1. Reminder – Election Day is Nov. 3

    October 27, 2020

    The privilege and responsibility to vote is a hallmark of our engagement as citizens of a democracy. If you have not registered already, I strongly encourage you to register and participate in this process by voting on or before Election Day, Tuesday, November 3.

    You can register and vote up to 8 p.m. on Election Day at your city or township clerk’s office. This includes the satellite Ann Arbor City Clerk office in the U-M Museum of Art for Ann Arbor residents. If you are already registered, you can vote in person on Election Day at your designated polling place.

    To help foster participation, I am asking supervisors to make accommodations whenever possible for all employees to be able to vote, and I am encouraging faculty to avoid scheduling exams and other difficult-to-miss activities and content on Election Day.

    The Washtenaw County Health Department Stay in Place order for undergraduates is currently set to expire at 7 a.m. Nov. 3. Further, the county has said that under the order, U-M students can leave their residence to vote, register to vote, work as poll workers/watchers, or participate/volunteer in any planned campaign or election events. Strict adherence to preventive measures is required.

    I invite Michigan residents to visit the Michigan Secretary of State website for information on voting in person or by absentee ballot.  You also may verify your registration, confirm your polling place, and review your sample ballot at the Secretary of State’s Michigan Voter Information Center.

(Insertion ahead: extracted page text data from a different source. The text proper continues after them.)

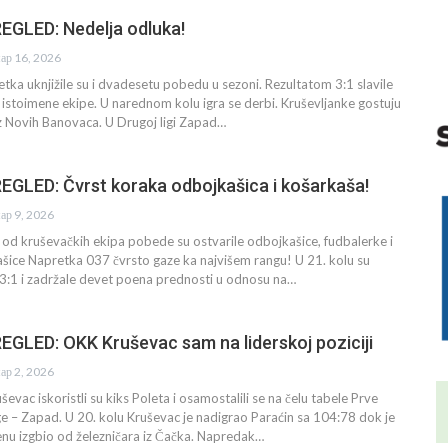
GLED: Nedelja odluka!
ар 16, 2026
ka uknjižile su i dvadesetu pobedu u sezoni. Rezultatom 3:1 slavile
v istoimene ekipe. U narednom kolu igra se derbi. Kruševljanke gostuju
z Novih Banovaca. U Drugoj ligi Zapad…
GLED: Čvrst koraka odbojkašica i košarkaša!
ар 9, 2026
od kruševačkih ekipa pobede su ostvarile odbojkašice, fudbalerke i
šice Napretka 037 čvrsto gaze ka najvišem rangu! U 21. kolu su
a 3:1 i zadržale devet poena prednosti u odnosu na…
GLED: OKK Kruševac sam na liderskoj poziciji
ар 2, 2026
vac iskoristli su kiks Poleta i osamostalili se na čelu tabele Prve
e – Zapad. U 20. kolu Kruševac je nadigrao Paraćin sa 104:78 dok je
nu izgbio od železničara iz Čačka. Napredak…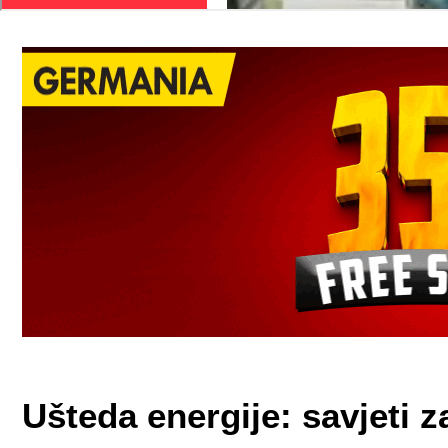
Ušteda energije: savjeti 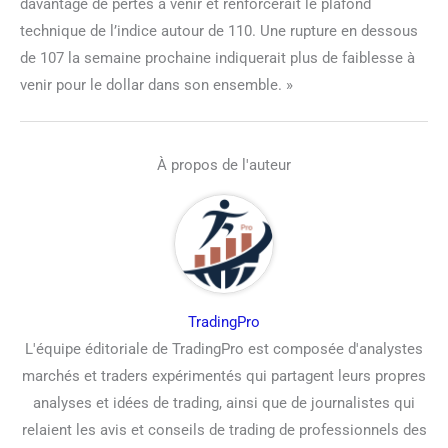
davantage de pertes à venir et renforcerait le plafond
technique de l’indice autour de 110. Une rupture en dessous
de 107 la semaine prochaine indiquerait plus de faiblesse à
venir pour le dollar dans son ensemble. »
À propos de l'auteur
TradingPro
L'équipe éditoriale de TradingPro est composée d'analystes
marchés et traders expérimentés qui partagent leurs propres
analyses et idées de trading, ainsi que de journalistes qui
relaient les avis et conseils de trading de professionnels des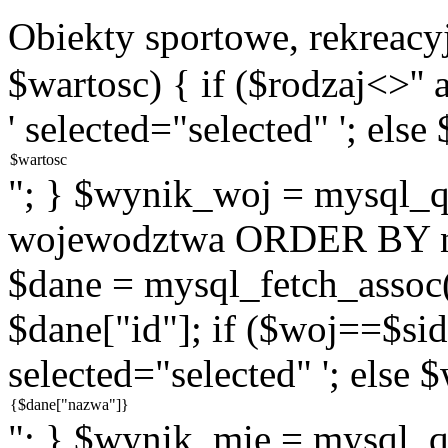
Obiekty sportowe, rekreac
$wartosc) { if ($rodzaj<>''
' selected="selected" '; else
"; } $wynik_woj = mysql
wojewodztwa ORDER BY na
$dane = mysql_fetch_assoc
$dane["id"]; if ($woj==$sid
selected="selected" '; else 
"; } $wynik_mie = mysql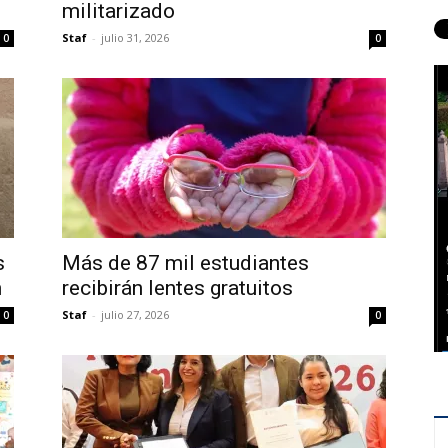
militarizado
Staf
-
julio 31, 2026
0
0
s
Más de 87 mil estudiantes
n
recibirán lentes gratuitos
Staf
-
julio 27, 2026
0
0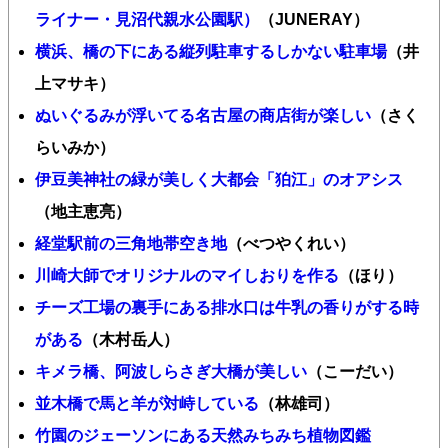
ライナー・見沼代親水公園駅）
（JUNERAY）
横浜、橋の下にある縦列駐車するしかない駐車場
（井
上マサキ）
ぬいぐるみが浮いてる名古屋の商店街が楽しい
（さく
らいみか）
伊豆美神社の緑が美しく大都会「狛江」のオアシス
（地主恵亮）
経堂駅前の三角地帯空き地
（べつやくれい）
川崎大師でオリジナルのマイしおりを作る
（ほり）
チーズ工場の裏手にある排水口は牛乳の香りがする時
がある
（木村岳人）
キメラ橋、阿波しらさぎ大橋が美しい
（こーだい）
並木橋で馬と羊が対峙している
（林雄司）
竹園のジェーソンにある天然みちみち植物図鑑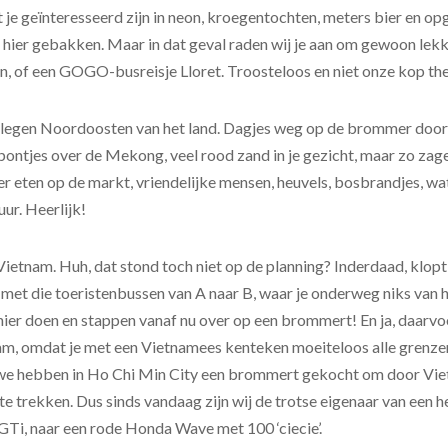
t je geïnteresseerd zijn in neon, kroegentochten, meters bier en 
e hier gebakken. Maar in dat geval raden wij je aan om gewoon lek
, of een GOGO-busreisje Lloret. Troosteloos en niet onze kop the
elegen Noordoosten van het land. Dagjes weg op de brommer door 
, pontjes over de Mekong, veel rood zand in je gezicht, maar zo za
 eten op de markt, vriendelijke mensen, heuvels, bosbrandjes, wa
ur. Heerlijk!
 Vietnam. Huh, dat stond toch niet op de planning? Inderdaad, klop
 met die toeristenbussen van A naar B, waar je onderweg niks van h
hier doen en stappen vanaf nu over op een brommert! En ja, daarv
am, omdat je met een Vietnamees kenteken moeiteloos alle grenzen
we hebben in Ho Chi Min City een brommert gekocht om door Vi
 te trekken. Dus sinds vandaag zijn wij de trotse eigenaar van een
Ti, naar een rode Honda Wave met 100 ‘ciecie’.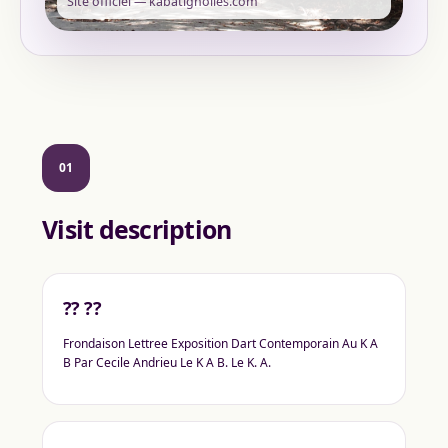
Site officiel — kabatignolles.com
01
Visit description
?? ??
Frondaison Lettree Exposition Dart Contemporain Au K A
B Par Cecile Andrieu Le K A B. Le K. A.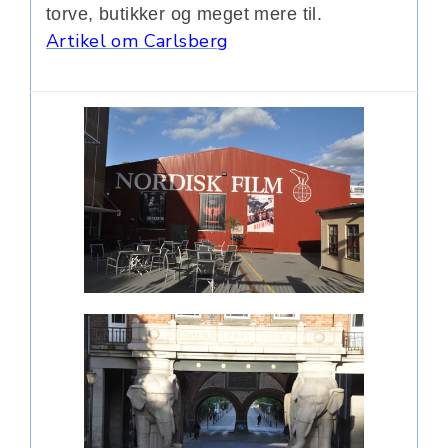
torve, butikker og meget mere til.
Artikel om Carlsberg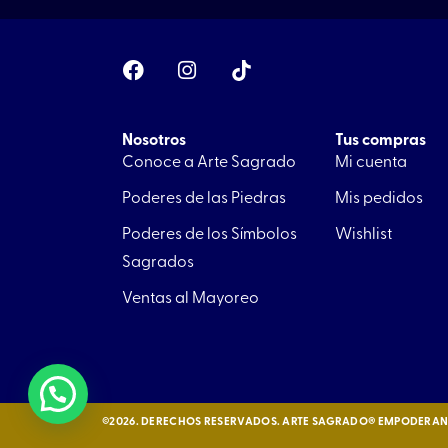
F
I
a
n
c
s
e
t
b
a
Nosotros
Tus compras
o
g
Conoce a Arte Sagrado
Mi cuenta
o
r
Poderes de las Piedras
Mis pedidos
k
a
m
Poderes de los Símbolos
Wishlist
Sagrados
Ventas al Mayoreo
©2026. DERECHOS RESERVADOS. ARTE SAGRADO® EMPODERAND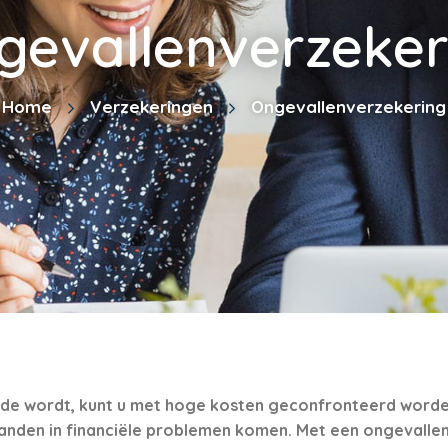
gevallenverzeker
Home
Verzekeringen
Ongevallenverzekering
ide wordt, kunt u met hoge kosten geconfronteerd worden.
anden in financiële problemen komen. Met een ongevalle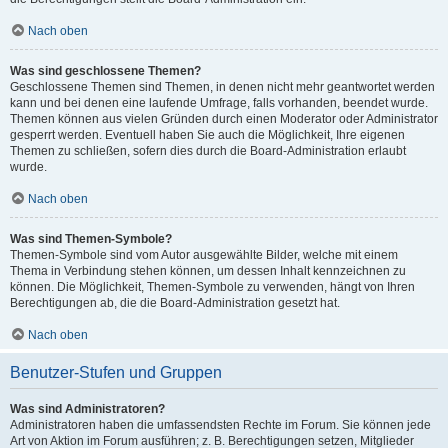
Nach oben
Was sind geschlossene Themen?
Geschlossene Themen sind Themen, in denen nicht mehr geantwortet werden
kann und bei denen eine laufende Umfrage, falls vorhanden, beendet wurde.
Themen können aus vielen Gründen durch einen Moderator oder Administrator
gesperrt werden. Eventuell haben Sie auch die Möglichkeit, Ihre eigenen
Themen zu schließen, sofern dies durch die Board-Administration erlaubt
wurde.
Nach oben
Was sind Themen-Symbole?
Themen-Symbole sind vom Autor ausgewählte Bilder, welche mit einem
Thema in Verbindung stehen können, um dessen Inhalt kennzeichnen zu
können. Die Möglichkeit, Themen-Symbole zu verwenden, hängt von Ihren
Berechtigungen ab, die die Board-Administration gesetzt hat.
Nach oben
Benutzer-Stufen und Gruppen
Was sind Administratoren?
Administratoren haben die umfassendsten Rechte im Forum. Sie können jede
Art von Aktion im Forum ausführen; z. B. Berechtigungen setzen, Mitglieder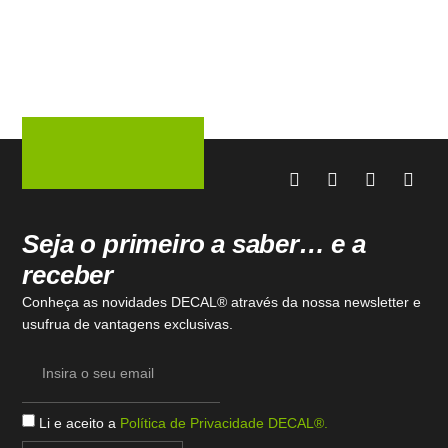
Seja o primeiro a saber… e a
receber
Conheça as novidades DECAL® através da nossa newsletter e
usufrua de vantagens exclusivas.
Li e aceito a
Política de Privacidade DECAL®.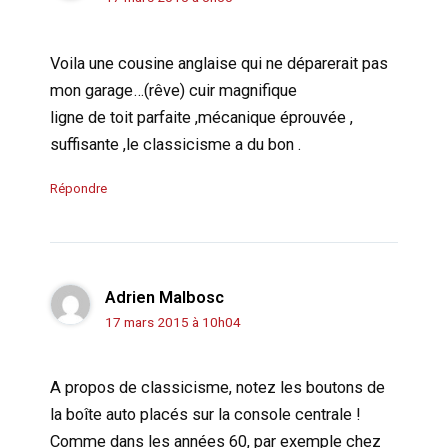
Voila une cousine anglaise qui ne déparerait pas
mon garage…(rêve) cuir magnifique
ligne de toit parfaite ,mécanique éprouvée ,
suffisante ,le classicisme a du bon .
Répondre
Adrien Malbosc
17 mars 2015 à 10h04
A propos de classicisme, notez les boutons de
la boîte auto placés sur la console centrale !
Comme dans les années 60, par exemple chez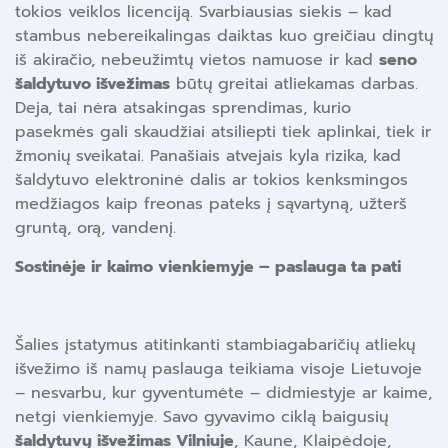
tokios veiklos licenciją. Svarbiausias siekis – kad
stambus nebereikalingas daiktas kuo greičiau dingtų
iš akiračio, nebeužimtų vietos namuose ir kad
seno
šaldytuvo išvežimas
būtų greitai atliekamas darbas.
Deja, tai nėra atsakingas sprendimas, kurio
pasekmės gali skaudžiai atsiliepti tiek aplinkai, tiek ir
žmonių sveikatai. Panašiais atvejais kyla rizika, kad
šaldytuvo elektroninė dalis ar tokios kenksmingos
medžiagos kaip freonas pateks į sąvartyną, užterš
gruntą, orą, vandenį.
Sostinėje ir kaimo vienkiemyje – paslauga ta pati
Šalies įstatymus atitinkanti stambiagabaričių atliekų
išvežimo iš namų paslauga teikiama visoje Lietuvoje
– nesvarbu, kur gyventumėte – didmiestyje ar kaime,
netgi vienkiemyje. Savo gyvavimo ciklą baigusių
šaldytuvų išvežimas Vilniuje
, Kaune, Klaipėdoje,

    Registration information for residents of other states is available from the National Association of Secretaries of State and at our Turbovote site.

    Voting information from the City of Ann Arbor is available at the City Clerk website.

    This year, Michigan voters will make decisions about candidates for President and Vice President of the United States, the U.S. Senate, the U.S. House of Representatives, and the Michigan House of Representatives. Other positions on the ballot include State Supreme Court Justices, the State Board of Education, University of Michigan Board of Regents, Michigan State University Board of Trustees, Wayne State University Board of Governors, and local and judicial offices.

    State and local ballot questions also deserve attention. I encourage you to educate yourselves on the specifics of the local ballot proposals and make an informed decision when casting your vote. A list of the local ballot proposals in Washtenaw County can be found at the county website.

    The non-partisan Citizens Research Council of Michigan is an excellent resource on the statewide ballot proposals.

    Even if you’re not eligible to vote in U.S. elections, you can become engaged and help your peers better understand the issues.

    Finally, I know election cycles can be very stressful times for people in our society. We have posted information on support resources, in addition to the many opportunities we are providing to engage in the democratic process and learn about the issues.

    I urge you to support democracy and exercise your right to vote.